WHAT YOU SHOULD DO:
A verbatim copy of every entry is required.

>>>>

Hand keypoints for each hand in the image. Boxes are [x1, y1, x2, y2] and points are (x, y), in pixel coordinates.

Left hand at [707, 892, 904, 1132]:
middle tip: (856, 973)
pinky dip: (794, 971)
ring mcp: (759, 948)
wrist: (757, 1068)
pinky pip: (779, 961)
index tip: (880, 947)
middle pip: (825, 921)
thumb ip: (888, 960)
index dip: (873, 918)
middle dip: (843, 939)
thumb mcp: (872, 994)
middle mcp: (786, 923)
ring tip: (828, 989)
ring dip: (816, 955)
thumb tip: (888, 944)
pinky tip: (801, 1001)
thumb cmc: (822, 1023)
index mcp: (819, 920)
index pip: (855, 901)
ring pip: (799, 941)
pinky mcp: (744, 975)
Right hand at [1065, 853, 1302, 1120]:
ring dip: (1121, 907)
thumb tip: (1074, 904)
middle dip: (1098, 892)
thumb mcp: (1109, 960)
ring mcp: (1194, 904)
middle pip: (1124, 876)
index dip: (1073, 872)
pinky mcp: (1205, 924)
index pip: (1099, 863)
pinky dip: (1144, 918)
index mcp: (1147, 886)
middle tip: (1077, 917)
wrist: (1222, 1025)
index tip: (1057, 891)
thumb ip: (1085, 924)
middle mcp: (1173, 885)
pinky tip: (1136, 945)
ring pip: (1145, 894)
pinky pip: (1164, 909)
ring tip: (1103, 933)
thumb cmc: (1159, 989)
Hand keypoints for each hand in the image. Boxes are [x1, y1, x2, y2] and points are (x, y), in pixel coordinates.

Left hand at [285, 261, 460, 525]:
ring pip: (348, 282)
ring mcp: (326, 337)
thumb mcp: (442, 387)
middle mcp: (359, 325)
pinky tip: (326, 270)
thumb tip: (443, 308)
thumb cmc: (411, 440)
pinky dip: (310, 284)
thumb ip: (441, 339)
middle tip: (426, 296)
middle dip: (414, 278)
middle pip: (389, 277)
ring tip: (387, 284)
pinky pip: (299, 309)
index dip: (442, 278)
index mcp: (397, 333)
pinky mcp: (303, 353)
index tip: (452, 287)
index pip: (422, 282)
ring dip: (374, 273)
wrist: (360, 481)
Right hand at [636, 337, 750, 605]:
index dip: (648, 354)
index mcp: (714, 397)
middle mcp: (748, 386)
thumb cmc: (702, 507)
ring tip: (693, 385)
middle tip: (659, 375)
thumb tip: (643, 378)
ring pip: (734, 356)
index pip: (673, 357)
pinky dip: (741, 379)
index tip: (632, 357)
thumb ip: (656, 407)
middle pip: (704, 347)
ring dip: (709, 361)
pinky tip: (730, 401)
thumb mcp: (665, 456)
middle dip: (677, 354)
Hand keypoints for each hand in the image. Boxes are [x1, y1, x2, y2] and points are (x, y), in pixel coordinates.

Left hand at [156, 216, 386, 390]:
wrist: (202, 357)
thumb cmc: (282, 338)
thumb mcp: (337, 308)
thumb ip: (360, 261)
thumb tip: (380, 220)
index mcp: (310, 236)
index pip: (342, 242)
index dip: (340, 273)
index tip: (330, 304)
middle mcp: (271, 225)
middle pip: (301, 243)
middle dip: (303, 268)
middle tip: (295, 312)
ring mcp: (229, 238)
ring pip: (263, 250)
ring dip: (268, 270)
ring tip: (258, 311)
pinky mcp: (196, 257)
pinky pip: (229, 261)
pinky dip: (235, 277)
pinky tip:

<<<<

ANSWER FOR THE TASK:
Hand keypoints for each hand in the image. Boxes are [x1, y1, x2, y2] and points are (x, y), in pixel coordinates.

Left hand at [707, 892, 904, 1132]:
middle tip: (856, 973)
pinky dip: (794, 971)
ring mcp: (759, 948)
wrist: (757, 1068)
pinky pip: (779, 961)
index tip: (880, 947)
middle pip: (825, 921)
thumb ip: (888, 960)
index dip: (873, 918)
middle dip: (843, 939)
thumb mcp: (872, 994)
middle mcp: (786, 923)
ring tip: (828, 989)
ring dip: (816, 955)
thumb tip: (888, 944)
pinky tip: (801, 1001)
thumb cmc: (822, 1023)
index mcp: (819, 920)
index pip: (855, 901)
ring pip: (799, 941)
pinky mcp: (744, 975)
Right hand at [1065, 853, 1302, 1120]:
ring dip: (1121, 907)
thumb tip: (1074, 904)
middle dip: (1098, 892)
thumb mcp: (1109, 960)
ring mcp: (1194, 904)
middle pip: (1124, 876)
index dip: (1073, 872)
pinky mcp: (1205, 924)
index pip: (1099, 863)
pinky dip: (1144, 918)
index mcp: (1147, 886)
middle tip: (1077, 917)
wrist: (1222, 1025)
index tip: (1057, 891)
thumb ip: (1085, 924)
middle mcp: (1173, 885)
pinky tip: (1136, 945)
ring pip: (1145, 894)
pinky pip: (1164, 909)
ring tip: (1103, 933)
thumb cmc: (1159, 989)
Hand keypoints for each hand in the image. Boxes are [x1, y1, x2, y2] and points are (x, y), in pixel coordinates.

Left hand at [285, 261, 460, 525]:
ring pip: (348, 282)
ring mcp: (326, 337)
thumb mcp: (442, 387)
middle mcp: (359, 325)
pinky tip: (326, 270)
thumb tip: (443, 308)
thumb cmc: (411, 440)
pinky dip: (310, 284)
thumb ip: (441, 339)
middle tip: (426, 296)
middle dip: (414, 278)
middle pip: (389, 277)
ring tip: (387, 284)
pinky pip: (299, 309)
index dip: (442, 278)
index mcp: (397, 333)
pinky mcp: (303, 353)
index tip: (452, 287)
index pip: (422, 282)
ring dip: (374, 273)
wrist: (360, 481)
Right hand at [636, 337, 750, 605]:
index dip: (648, 354)
index mcp: (714, 397)
middle mcp: (748, 386)
thumb cmc: (702, 507)
ring tip: (693, 385)
middle tip: (659, 375)
thumb tip: (643, 378)
ring pip: (734, 356)
index pip: (673, 357)
pinky dip: (741, 379)
index tip: (632, 357)
thumb ip: (656, 407)
middle pip: (704, 347)
ring dip: (709, 361)
pinky tip: (730, 401)
thumb mcp: (665, 456)
middle dip: (677, 354)
Hand keypoints for each hand in the image. Boxes are [x1, y1, x2, y2] and points are (x, y), in pixel coordinates.

Left hand at [156, 216, 386, 390]:
wrist: (202, 357)
thumb cmc: (282, 338)
thumb mcp: (337, 308)
thumb ip: (360, 261)
thumb tip: (380, 220)
index mcp: (310, 236)
index pip: (342, 242)
index dip: (340, 273)
index tip: (330, 304)
middle mcp: (271, 225)
middle pip: (301, 243)
middle dip: (303, 268)
middle tip: (295, 312)
ring mcp: (229, 238)
ring pip: (263, 250)
ring dip: (268, 270)
ring tip: (258, 311)
pinky mcp: (196, 257)
pinky pip: (229, 261)
pinky dip: (235, 277)
pinky tip:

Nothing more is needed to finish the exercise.